Bolden Brace

Northeastern Huskies
- Title: Graduate assistant
- League: Colonial Athletic Association

Personal information
- Born: October 20, 1997 (age 28) Santa Barbara, California
- Listed height: 6 ft 6 in (1.98 m)
- Listed weight: 225 lb (102 kg)

Career information
- High school: Santa Barbara (Santa Barbara, California);
- College: Northeastern (2016–2020);
- NBA draft: 2020: undrafted
- Playing career: 2020–2021
- Position: Small forward
- Coaching career: 2021–present

Career history

Playing
- 2020–2021: Den Helder Suns

Coaching
- 2021–present: Northeastern (graduate assistant)

Career highlights
- DBL steals leader (2021); CAA Sixth Man of the Year (2018);

= Bolden Brace =

American professional basketball player

Bolden Brace (born October 20, 1997) is an American basketball coach and former professional basketball player. He played college basketball for Northeastern.

==Early life==
Brace was born at Santa Barbara Cottage Hospital in 1997. He began playing basketball in kindergarten at George Ben Page Youth Center, continuing until eighth grade. He also played volleyball growing up. Brace attended Santa Barbara High School, where he was coached by David Bregante. Brace served as the sixth man on the team as a sophomore. As a senior, he led the team to win the CIF Southern Section basketball title.
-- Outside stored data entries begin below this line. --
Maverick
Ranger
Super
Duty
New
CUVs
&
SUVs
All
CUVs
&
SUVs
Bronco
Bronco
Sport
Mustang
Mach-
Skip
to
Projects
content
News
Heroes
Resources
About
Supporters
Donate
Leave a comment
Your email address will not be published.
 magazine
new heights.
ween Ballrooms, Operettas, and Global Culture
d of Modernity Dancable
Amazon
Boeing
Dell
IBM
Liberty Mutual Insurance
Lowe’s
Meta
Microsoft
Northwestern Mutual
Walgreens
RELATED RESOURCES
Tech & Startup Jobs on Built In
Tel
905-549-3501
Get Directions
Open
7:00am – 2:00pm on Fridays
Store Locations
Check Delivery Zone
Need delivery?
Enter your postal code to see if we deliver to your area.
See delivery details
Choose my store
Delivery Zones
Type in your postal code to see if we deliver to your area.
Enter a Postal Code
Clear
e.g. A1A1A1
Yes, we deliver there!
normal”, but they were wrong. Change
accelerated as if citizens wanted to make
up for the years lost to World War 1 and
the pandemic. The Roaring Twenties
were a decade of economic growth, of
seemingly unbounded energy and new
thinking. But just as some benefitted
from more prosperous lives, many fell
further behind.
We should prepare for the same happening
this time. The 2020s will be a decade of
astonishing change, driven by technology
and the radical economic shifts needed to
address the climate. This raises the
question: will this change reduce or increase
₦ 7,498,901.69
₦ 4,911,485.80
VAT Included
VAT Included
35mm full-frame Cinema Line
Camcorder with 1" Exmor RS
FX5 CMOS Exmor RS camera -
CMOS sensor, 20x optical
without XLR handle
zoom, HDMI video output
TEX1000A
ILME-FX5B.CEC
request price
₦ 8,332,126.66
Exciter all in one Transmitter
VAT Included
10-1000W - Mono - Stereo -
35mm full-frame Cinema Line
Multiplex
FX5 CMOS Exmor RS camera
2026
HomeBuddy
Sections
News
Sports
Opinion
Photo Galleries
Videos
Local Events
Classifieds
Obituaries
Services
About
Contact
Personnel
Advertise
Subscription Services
Brace averaged 20.4 points, 7.5 assists, and 6.5 rebounds per game, earning CIF 2A Division Player of Year honors. Brace played AAU basketball for Los Angeles Rockfish. He committed to Northeastern, the first school to offer him a scholarship, over six other schools.

==College career==
On February 23, 2017, Brace made a school-record 10 3-pointers and scored a career-high 40 points in a 105–104 double overtime win against Elon. He primarily came off the bench as a freshman and averaged 7.5 points and 3.3 rebounds per game. As a sophomore, Brace averaged 7.9 points, 4.7 rebounds, and 2.2 assists per game. He was named the Colonial Athletic Association Sixth Man of the Year. Brace started 34 games as a junior, averaging 9.9 points, 6.1 rebounds, and 2.7 assists per game.
As a senior, Brace averaged 10.6 points and 6.6 rebounds per game, shooting 38.8 percent from three-point range.

==Professional career==
On August 23, 2020, Brace signed his first professional contract with Den Helder Suns of the Dutch Basketball League (DBL). He scored a season high 23 points against Donar Groningen on April 17, 2021. Brace averaged 13 points, 4.8 rebounds, and 2.4 steals per game.

==Coaching career==
In August 2021, Brace joined Bill Coen's staff at Northeastern as a graduate assistant.

==Personal life==
Brace is the son of Billy and Meredith Brace. His father played linebacker on the football team at Santa Barbara High School, while his mother played volleyball for the high school. Brace is a fan of Stephen Curry. His girlfriend, Matti Hartman, played hockey at Northeastern.